If this is the end of his season, it’ll be something of a lost year for him, at least as far as the Cubs are concerned. He’s had some good underlying stats, especially his 3.00 K/BB ratio, but he’s not gotten the results that he did last year, and he’s given up way too many homers – 15 in 103.2 IP, compared to only 14 in 198.0 IP last season.
Obviously his injury made him impossible to move at the trade deadline, but now if he can’t pitch again this season, he’ll be difficult to trade in the offseason as well. On the other hand, he’ll probably not be in a hurry to sign an extension with the Cubs either, while his value is low and while he still has another season before free agency. Garza’s one of the Cubs’ most important players right now, either in trade or as a potential piece of the long-term rotation, but right now his status is in limbo.
Not much to say here. Dempster returned from the disabled list a little earlier than it looked like he would, and pitched well over 5 innings this afternoon. At this point, he’s pitching to increase his own trade value, which must be an odd feeling for him personally but which probably serves as a kind of weird incentive in its own way.
Anyway, I’m glad he’s back. He’ll probably be gone in a few weeks, if not sooner, but until then he gives the Cubs a better chance to win games.
The Cubs have placed P Ryan Dempster on the 15-day disabled list, and activated C Geovany Soto from the 15-day disabled list
I suppose Cubs fans can take a glass-half-empty or glass-half-full approach to Dempster’s injury. It’s officially being described as “right lat tightness”, and doesn’t at this time appear to be serious, but Dempster obviously is the source of trade rumors. How this affects his trade value is anyone’s guess (provided it is indeed not serious), but it’s hard to believe it’s for the better, as far as the Cubs are concerned. This is his second DL stint this season, and common sense says that teams will not want to pay a steep price for an unreliable pitcher. On the other hand – once again assuming that the injury is not serious – the timing at least gives Demspter plenty of time to return and demonstrate effectiveness before the July 31 trade deadline.
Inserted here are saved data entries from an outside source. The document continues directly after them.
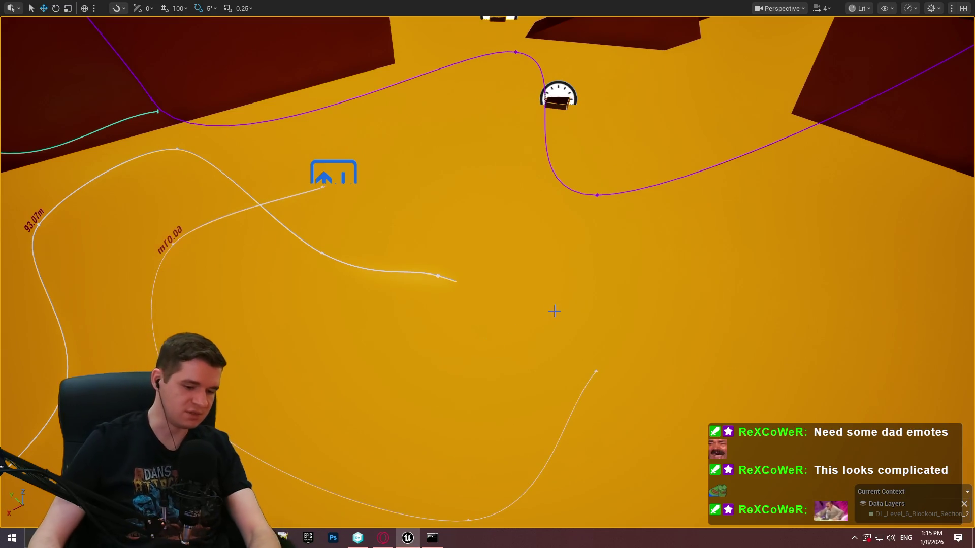
Step: Place a new BP_MovingPlatform_Spline and pull its spline point toward the red wall
key("F11")
mouse_move(401, 452)
left_mouse_down()
mouse_move(477, 216)
mouse_move(473, 231)
left_mouse_up()
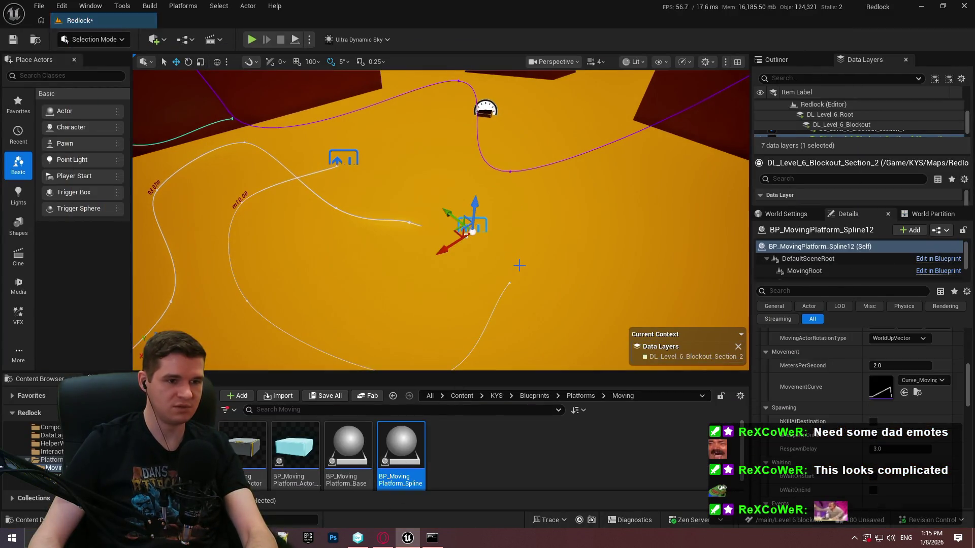
left_click(514, 248)
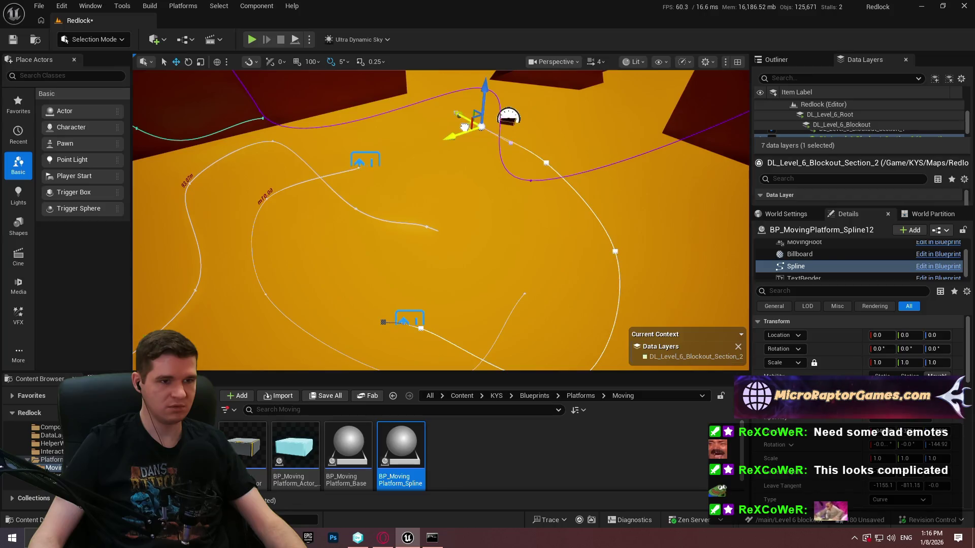
mouse_move(464, 125)
left_mouse_down()
mouse_move(449, 112)
mouse_move(466, 87)
mouse_move(455, 93)
left_mouse_up()
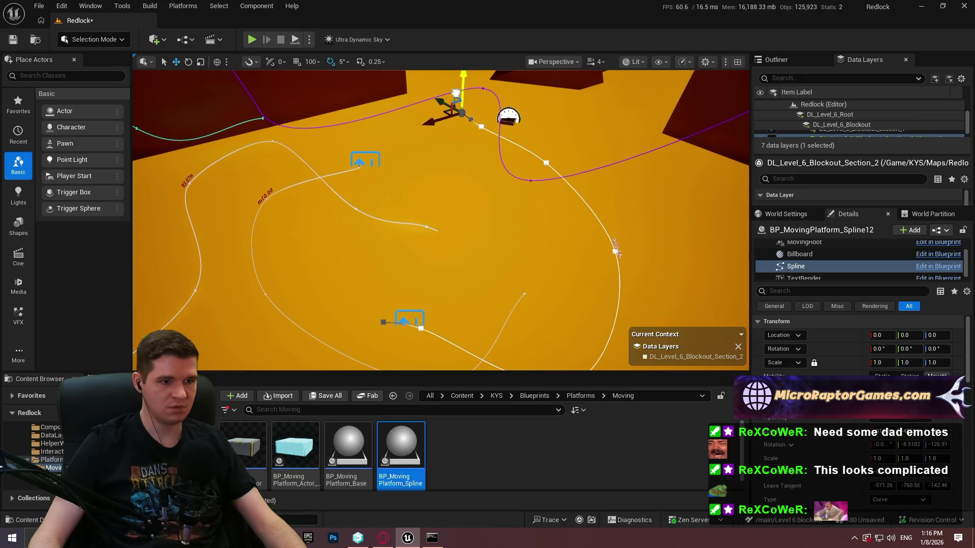
key("Escape")
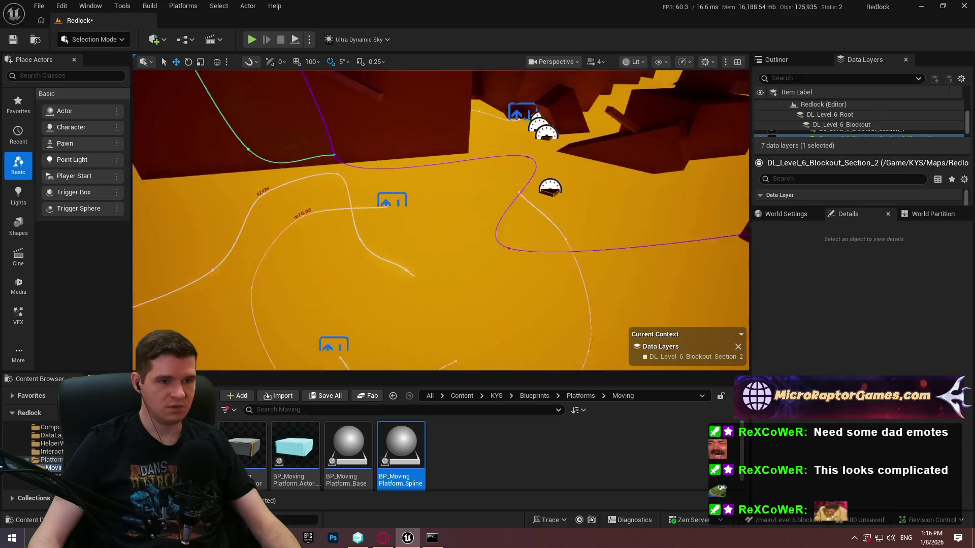
Step: Alt-drag BP_MovingPlatform_Spline11's end point to add one more spline point
key("w")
Putting the upcoming trade deadline aside, Dempster has easily been the Cubs’ best starting pitcher this year, not that it’s done them much good. He’s been fairly fortunate in terms of balls in play, but he’s also cut his walk rate, and despite a drop in his strikeout rate, he’s currently posting a career-best 3.00 K/BB ratio. He’s second in the NL in ERA+ and 4th in pitcher WAR. Still, the Cubs are only 5-7 in games he’s started, and that’s after a 3-game winning streak on his part. Randy Wells is expected to take his spot in the rotation, which is a gruesome downgrade.
As for Soto, it would really be nice if he started to hit, because the Cubs’ offensive production from the catcher position continues to be dismal. He had 3 hits in 17 PA for Iowa during his 5-game rehab stint, and himself figures to be the object of trade discussions over the next month and a half. Regardless, though, I just want to see him play well. Before the season started, catcher was supposed to be a position of strength for the team, and it’s turned out to be anything but. A big part of that can be attributed to injuries, but even still the guys who were supposed to be good have not been good. Whether Soto is on the trading block or not, it’s time for that to change, now that everyone’s healthy again.